* **Required work**: The reply is to contain the full listing, repeated exactly, with pictures left out.

* **Available data**:
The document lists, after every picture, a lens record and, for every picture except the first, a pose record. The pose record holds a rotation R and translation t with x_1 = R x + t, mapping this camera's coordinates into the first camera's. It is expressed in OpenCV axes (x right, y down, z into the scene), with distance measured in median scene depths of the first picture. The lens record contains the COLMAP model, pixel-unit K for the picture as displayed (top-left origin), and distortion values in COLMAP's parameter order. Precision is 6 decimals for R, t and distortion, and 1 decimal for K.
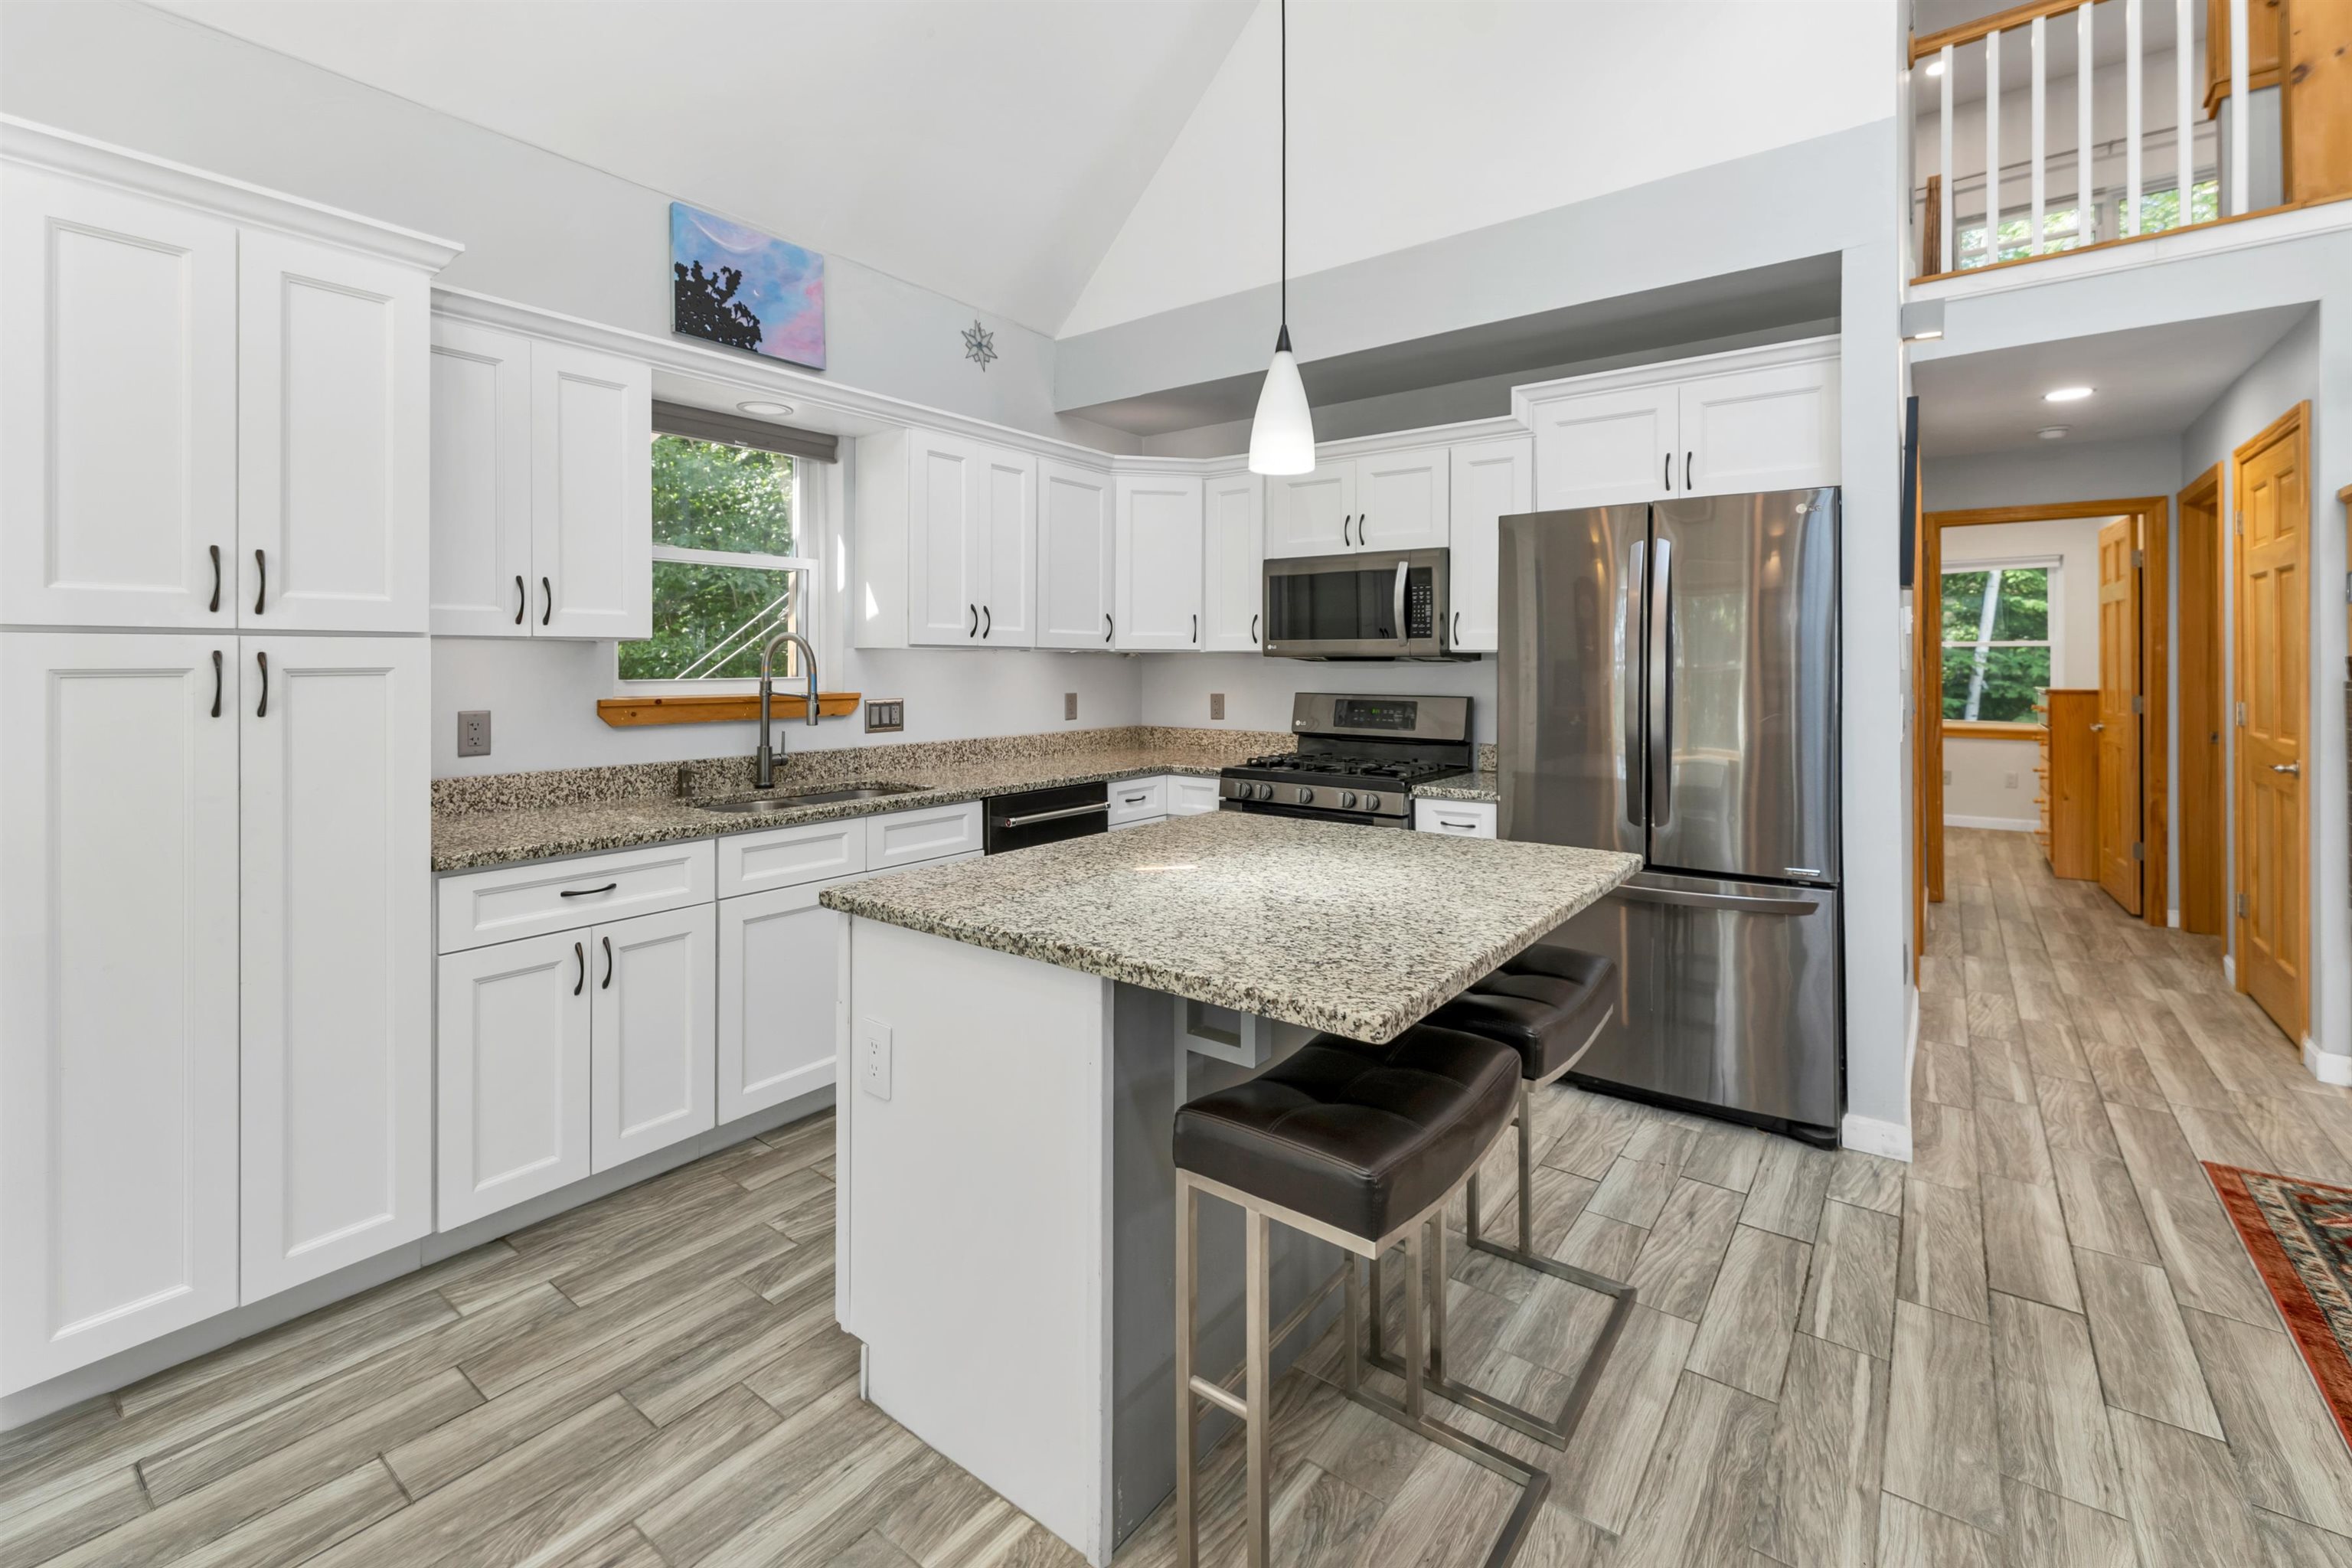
lens RADIAL K [[992.5, 0, 1175.0], [0, 992.5, 663.4], [0, 0, 1]] dist [-0.003865, -0.000499]
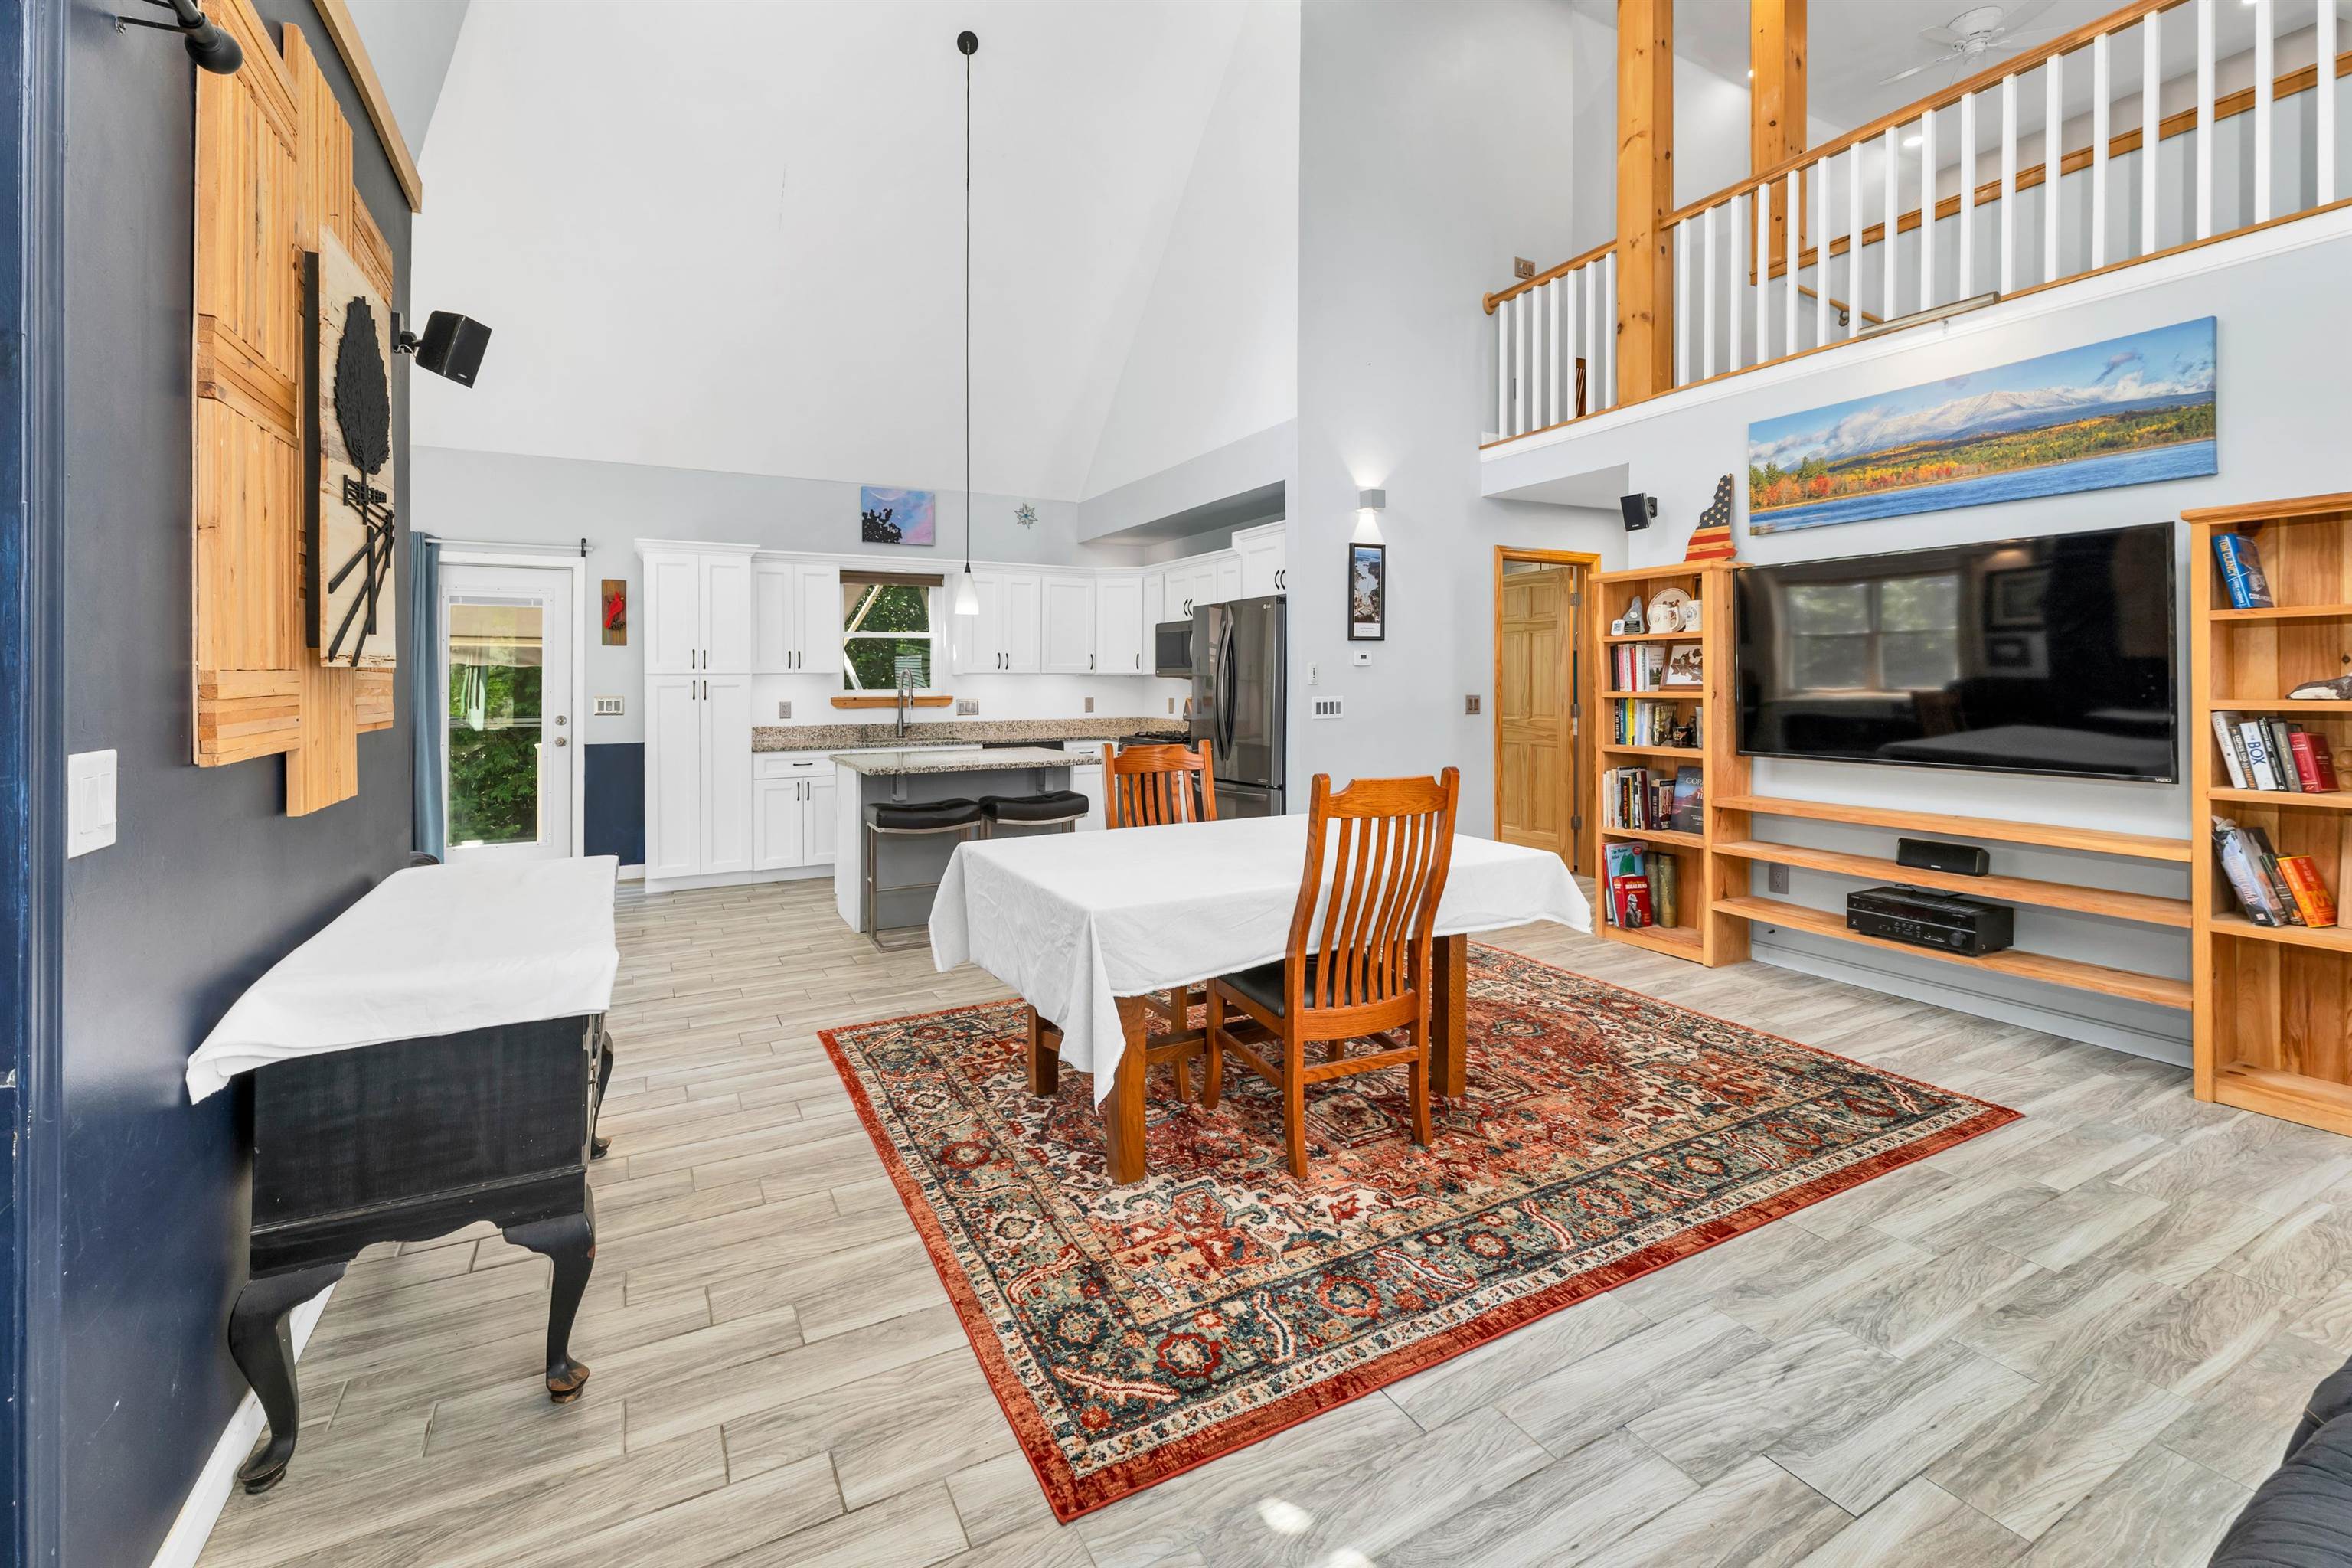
lens RADIAL K [[992.5, 0, 1175.0], [0, 992.5, 663.4], [0, 0, 1]] dist [-0.003865, -0.000499]
pose [[0.909759, -0.009677, -0.415025, 1.054518], [0.004476, 0.999899, -0.013501, -0.009143], [0.415114, 0.010425, 0.909710, -0.766793]]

* **Solution**:
The document lists, after every picture, a lens record and, for every picture except the first, a pose record. The pose record holds a rotation R and translation t with x_1 = R x + t, mapping this camera's coordinates into the first camera's. It is expressed in OpenCV axes (x right, y down, z into the scene), with distance measured in median scene depths of the first picture. The lens record contains the COLMAP model, pixel-unit K for the picture as displayed (top-left origin), and distortion values in COLMAP's parameter order. Precision is 6 decimals for R, t and distortion, and 1 decimal for K.
lens RADIAL K [[992.5, 0, 1175.0], [0, 992.5, 663.4], [0, 0, 1]] dist [-0.003865, -0.000499]
lens RADIAL K [[992.5, 0, 1175.0], [0, 992.5, 663.4], [0, 0, 1]] dist [-0.003865, -0.000499]
pose [[0.909759, -0.009677, -0.415025, 1.054518], [0.004476, 0.999899, -0.013501, -0.009143], [0.415114, 0.010425, 0.909710, -0.766793]]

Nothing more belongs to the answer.